A bespoke gift does not need to expensive That is the whole point. If you know someone well enough then they will love it that you spent £1 on their favourite chocolate. People that you know and love don't care how much you spend on them, they know that you have bought a gift with thought and love.

It is sad that you are in a cycle where you are buying gifts that you cant afford. It is consumerism gone mad.

PigletWasPoohsFriend · 24/10/2016 09:07

How arrogant to think that you will always buy something that the gift receiver wants and likes!

Exactly.

OP do you demand people only buy you x,y or z then? That is extremely rude.

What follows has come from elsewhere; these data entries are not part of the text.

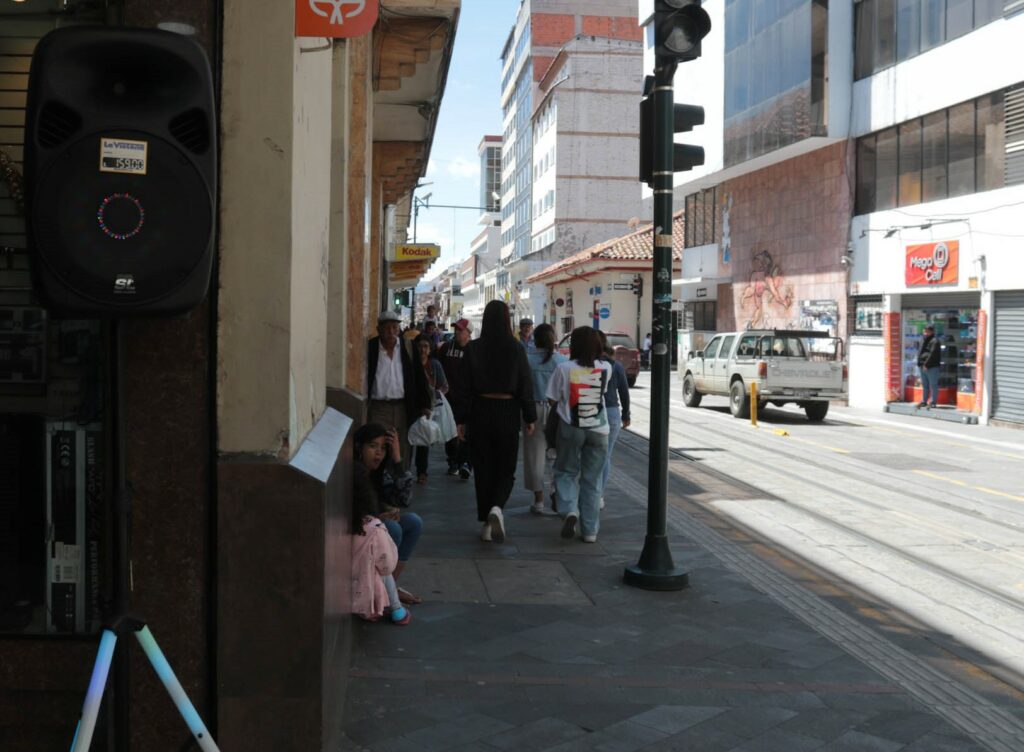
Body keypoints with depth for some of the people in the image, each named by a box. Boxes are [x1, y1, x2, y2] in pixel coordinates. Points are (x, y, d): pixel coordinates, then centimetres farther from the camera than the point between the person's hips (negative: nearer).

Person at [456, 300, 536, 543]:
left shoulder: (474, 348, -4)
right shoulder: (515, 349, -7)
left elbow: (466, 386, -1)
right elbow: (526, 385, -4)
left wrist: (461, 420, 5)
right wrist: (530, 418, 5)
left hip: (480, 411, 1)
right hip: (508, 411, -1)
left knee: (483, 468, 10)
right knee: (506, 468, 10)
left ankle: (487, 523, 12)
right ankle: (497, 507, -15)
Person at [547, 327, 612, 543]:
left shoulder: (564, 369, -9)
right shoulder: (605, 369, -3)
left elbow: (553, 399, -4)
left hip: (570, 428, -2)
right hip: (598, 430, 2)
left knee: (566, 472, 14)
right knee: (592, 479, 10)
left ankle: (570, 510, -12)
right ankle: (590, 530, 11)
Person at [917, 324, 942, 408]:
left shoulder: (934, 341, -10)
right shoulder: (924, 340, 17)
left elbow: (933, 354, -17)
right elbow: (920, 351, 18)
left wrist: (926, 364, -18)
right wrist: (919, 363, 7)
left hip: (932, 367, -9)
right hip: (923, 367, 9)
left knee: (933, 385, -3)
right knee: (924, 385, 16)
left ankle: (933, 402, 0)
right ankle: (924, 401, 24)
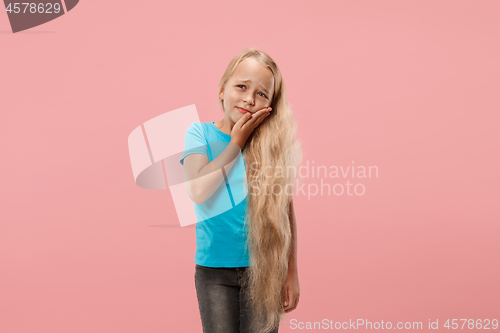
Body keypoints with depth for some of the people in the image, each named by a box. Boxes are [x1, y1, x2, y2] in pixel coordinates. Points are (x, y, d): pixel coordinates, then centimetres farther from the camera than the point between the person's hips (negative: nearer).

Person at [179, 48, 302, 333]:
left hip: (263, 269, 0)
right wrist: (237, 141, -15)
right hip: (214, 269, 0)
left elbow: (287, 211, 0)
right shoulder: (200, 133, -3)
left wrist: (292, 274, 1)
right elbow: (198, 191, -18)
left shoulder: (274, 144, -4)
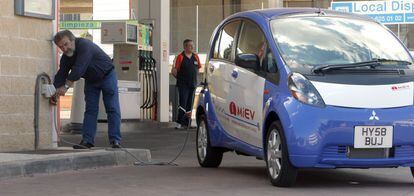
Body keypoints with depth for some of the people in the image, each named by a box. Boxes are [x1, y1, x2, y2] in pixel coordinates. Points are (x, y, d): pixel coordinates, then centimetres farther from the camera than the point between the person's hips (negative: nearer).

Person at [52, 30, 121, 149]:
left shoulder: (85, 46, -33)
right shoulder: (65, 57, -9)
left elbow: (79, 69, -42)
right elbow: (61, 74, -12)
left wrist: (66, 86, -44)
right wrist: (55, 92, -28)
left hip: (107, 76, -6)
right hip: (91, 80, 6)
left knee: (112, 109, -9)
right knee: (90, 110, 0)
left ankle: (115, 141, -10)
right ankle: (87, 141, -2)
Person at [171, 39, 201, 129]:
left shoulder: (195, 57, 8)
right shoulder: (180, 57, -8)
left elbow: (198, 68, 20)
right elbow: (174, 71, -7)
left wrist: (193, 77, 10)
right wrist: (180, 78, 0)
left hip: (193, 84, 6)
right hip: (183, 85, -6)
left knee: (189, 104, 9)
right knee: (183, 103, -12)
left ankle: (186, 122, 17)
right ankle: (179, 123, -8)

StarlingMurmuration · 24/10/2016 09:08

I've regifted some of DS's stuff - he got so much when he was born and for his first Xmas that we didn't have room for it all, and it's not like he noticed or cared. I wouldn't regift crappy presents though - only good stuff that I have no use for. And only to someone who doesn't know the original giver!

Trifleorbust · 24/10/2016 09:10

Whoops: So says every tight wad 😂

sueelleker · 24/10/2016 09:12

My aunt and uncle used to do this; up until my 20's,and married. They used to send things we'd never use (stainless steel wine goblets, glass avocado dishes (we don't eat avocados).I always said thank you, until the year we got a tartan toiet bag, with a gift tag from someone else inside! I sent the tag back with the thank you letter. That was the last present we got from them!